1 part newsletter, 1 part unnerving updates,
2 parts sneak peeks of new projects.


  1. Mark

    Happy New Year, Holli! Great article, and good luck with everything that you accomplish in 2013.

  2. Story Teller

    Thanks very much, Mark! And a very Happy New Year to you as well.

  3. Angela

    That’s a fantastic revelation Holli! People who lead with their hearts never have regrets! Now, which tropical locale to choose for your next big change…

  4. Story Teller

    Thanks, Angela. I actually thought of you while I was writing this. 🙂 I hope you’re right–whatever the result, I couldn’t keep going on the way I was. I would have had a heart attack or a nervous breakdown.

    We’re trying out Curacao first!

    How is the new job going? Hope all is well with you.

  5. Lisa

    Congrats, Holli, on making the big leap into the unknown. Exciting to know you had the courage to follow your dreams – and go where most people are too afraid to go.
    As for biggest change in my life, I’ve made it more of a priority to work on creating music – and took most of October to early December to write the music score to an upcoming film.

  6. Story Teller

    Thanks for the kind words, Lisa. I couldn’t have done it without the support of my incredible friends and loved ones. Taking a risk is much easier when you have such a strong safety net.

    I have noticed your renewed dedication to your music. That’s awesome! Follow the dream, girl. You have always inspired me.

  7. Randy

    Big step! Congratulations. Much more to life than a desk job.
    Wishing you all the best.

  8. Story Teller

    Thanks very much, Randy. I miss my days at the WFP. I was much more suited to being a journalist.

  9. Ev Bishop

    Wow, Holli — a new year and a new life indeed!!! 🙂 I’m so happy to hear you’re doing this. It’s been your desire for a long time, and I think it’s going to be purely wonderful (even if there is a small adjustment period, the sun and sand will cure it). Congratulations!

  10. Lisa

    Hi Holli,
    I’ve missed your blog – hope to be reading more in the days to come.

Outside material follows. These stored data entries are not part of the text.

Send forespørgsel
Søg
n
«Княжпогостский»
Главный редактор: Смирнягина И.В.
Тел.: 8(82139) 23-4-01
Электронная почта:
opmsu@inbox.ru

    No big changes for me except maybe learning patience. Due to a freak ankle twist back in December I have been unable to run, period. Being an active person it has killed me to watch runners out on the River Trail and on Saturday mornings when I could barely manage a hobble to cross the street. I am FINALLY able to start back, but have been taking it really slow.

    Maybe my big change is just being able to appreciate the very small things in life that one takes for granted.

    Enjoy Curacao!!

  11. Story Teller

    Ev – thanks so much for your kind words. I hope to get back to writing in earnest next week. Needed a bit of a break after the vacation. Hope you are doing well. Do you still go to SIWC every year? I’m considering returning this year, depending on how the freelance goes.

    Lisa – Nice to hear from you, but so sorry to hear about your ankle. I’m glad you’re recovering…take it easy!